The perinatal mortality rate (stillbirths or newborns who die in their first week of life) stood at 25 for every 1,000 – two and a half times the provincial rate.

But no epidemiological studies have been carried out here, despite the fact that the numbers of cases of respiratory and skin ailments, cancer, miscarriages and premature births in Bouwer are also alarming.

“We started to see malformations in animals, which became particularly noticeable around 2008: dogs with cleft lip and cleft palate, pigs that are born without hair and with their stomachs and testicles full of water, cats without claws, chickens without feet,” Rescala says.

The Foundation for the Defence of the Environment (FUNAM) warns that living next to a sanitary landfill “is dangerous because the gases can cause cancer of the bladder, stomach, liver, prostate, lungs, cervix and uterus, leukaemia, changes in embryonic and foetal development, low birth weight and even birth defects.”

“Dumps mainly emit methane and carbon dioxide, but also nonmethane organic compounds, which include toxic, carcinogenic gases,” FUNAM says.

“In these polluted landfills, which have no membrane, the volatile substances in the waste, many of which are toxic and carcinogenic, can be carried by the wind long distances.
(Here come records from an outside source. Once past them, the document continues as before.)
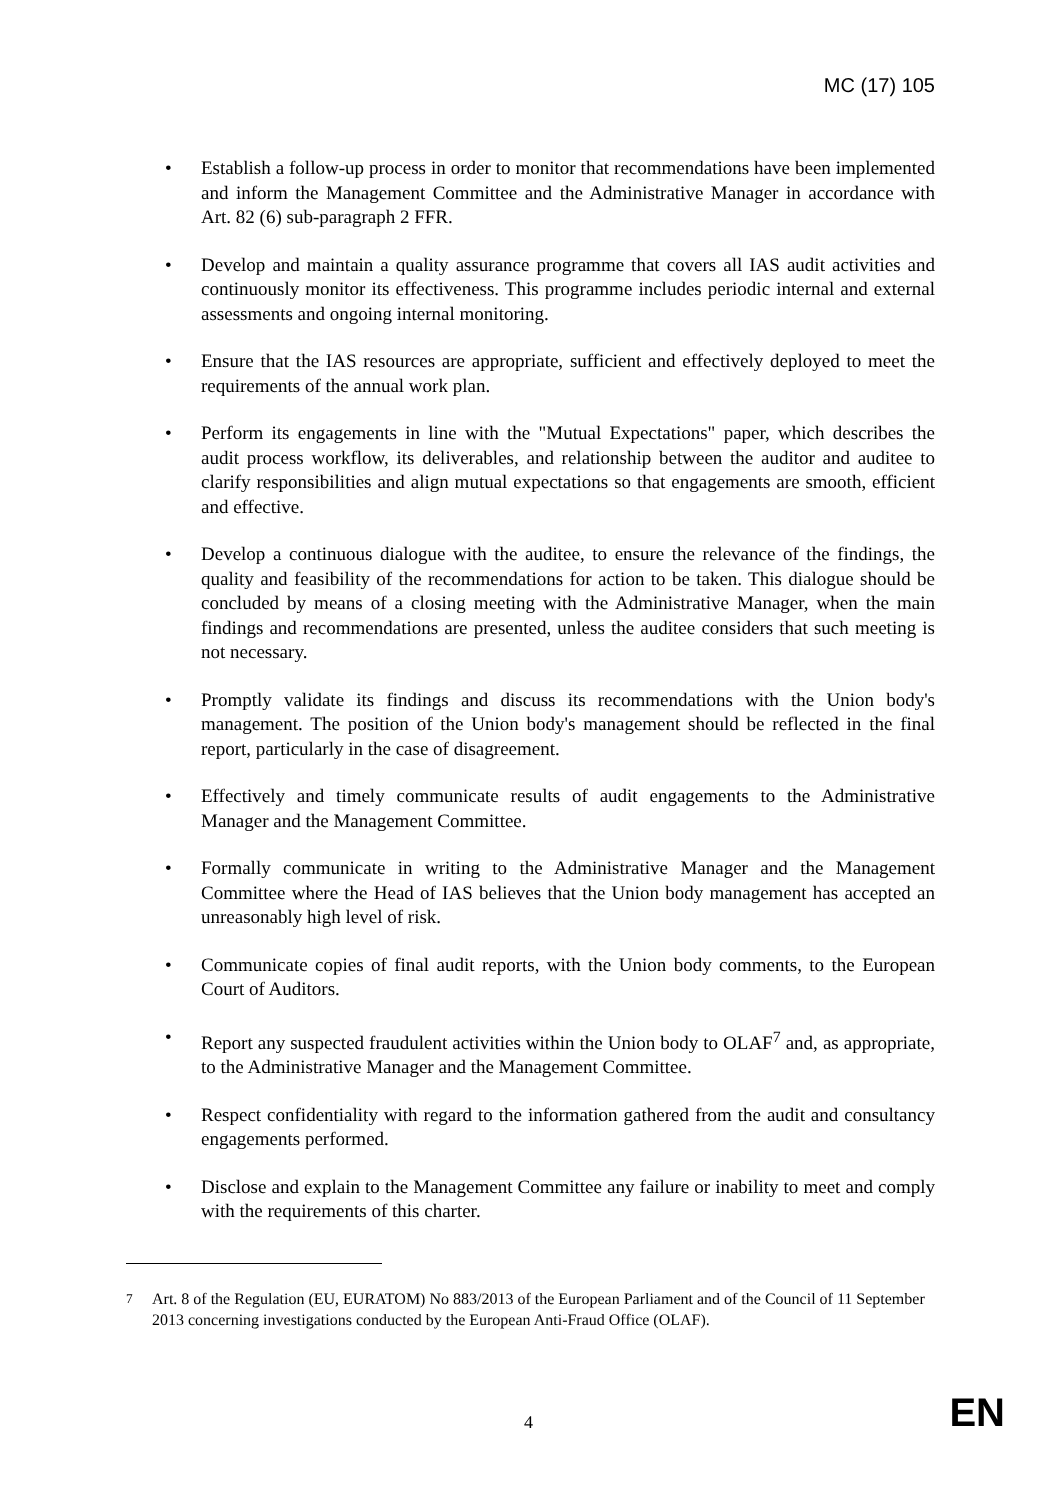MC (17) 105
• Establish a follow-up process in order to monitor that recommendations have been implemented and inform the Management Committee and the Administrative Manager in accordance with Art. 82 (6) sub-paragraph 2 FFR.
• Develop and maintain a quality assurance programme that covers all IAS audit activities and continuously monitor its effectiveness. This programme includes periodic internal and external assessments and ongoing internal monitoring.
• Ensure that the IAS resources are appropriate, sufficient and effectively deployed to meet the requirements of the annual work plan.
• Perform its engagements in line with the "Mutual Expectations" paper, which describes the audit process workflow, its deliverables, and relationship between the auditor and auditee to clarify responsibilities and align mutual expectations so that engagements are smooth, efficient and effective.
• Develop a continuous dialogue with the auditee, to ensure the relevance of the findings, the quality and feasibility of the recommendations for action to be taken. This dialogue should be concluded by means of a closing meeting with the Administrative Manager, when the main findings and recommendations are presented, unless the auditee considers that such meeting is not necessary.
• Promptly validate its findings and discuss its recommendations with the Union body's management. The position of the Union body's management should be reflected in the final report, particularly in the case of disagreement.
• Effectively and timely communicate results of audit engagements to the Administrative Manager and the Management Committee.
• Formally communicate in writing to the Administrative Manager and the Management Committee where the Head of IAS believes that the Union body management has accepted an unreasonably high level of risk.
• Communicate copies of final audit reports, with the Union body comments, to the European Court of Auditors.
• Report any suspected fraudulent activities within the Union body to OLAF<sup>7</sup> and, as appropriate, to the Administrative Manager and the Management Committee.
• Respect confidentiality with regard to the information gathered from the audit and consultancy engagements performed.
• Disclose and explain to the Management Committee any failure or inability to meet and comply with the requirements of this charter.
<sup>7</sup> Art. 8 of the Regulation (EU, EURATOM) No 883/2013 of the European Parliament and of the Council of 11 September 2013 concerning investigations conducted by the European Anti-Fraud Office (OLAF).
4 EN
And the stench is nauseating,” the organisation adds.

According to González, approval is about to be obtained for landfarming – a bioremediation treatment process used in the management and disposal of petroleum refinery waste products. The site would be installed two and a half km from Bouwer.

González sums up: “Our town has been chosen as a place of environmental sacrifice.”

The schoolchildren make drawings about the video they watched. “I don’t want there to be garbage here,” says 10-year-old Alan Serrano.

“Living in the enormous dump, there’s nowhere to play football,” he complains. “I want to run around free on the streets, but I have to stay home, and always with mosquito screens so the flies and the dengue mosquitoes don’t come in.”

The report that described the outskirts of Bouwer as “optimum” for the installation of a new dump was carried out by the National University of Córdoba, at the request of the city government of the provincial capital.

But the university’s secretary of science and technology, Joaquín Navarro, clarifies to Tierramérica that it was “just the first part of the study.”

The second part, on specific socioenvironmental aspects of the focal areas [which has involved work on the ground by teams] is in the final stages…the draft document is being corrected after being revised by the municipal government,” he says.

But in the first part of the report, it becomes clear that Bouwer is a highly vulnerable part of the province.

The unemployment and illiteracy rates are among the highest in the province, 63.3 percent of the population has no health coverage – the highest proportion among the areas studied – and nearly 24 percent of local residents have unmet basic needs.

While academics and government technicians analyse the report, and quietly argue that “the garbage has to be dumped somewhere,” the local residents of Bouwer know that there are other solutions.

“Everyone should become aware and start to recycle,” says Rescala, who recycles nearly 100 percent of her trash, even though she is surrounded by dumps.

“We know that no place can be sacrificed. This time it’s Bouwer, but it could be any town next,” she says.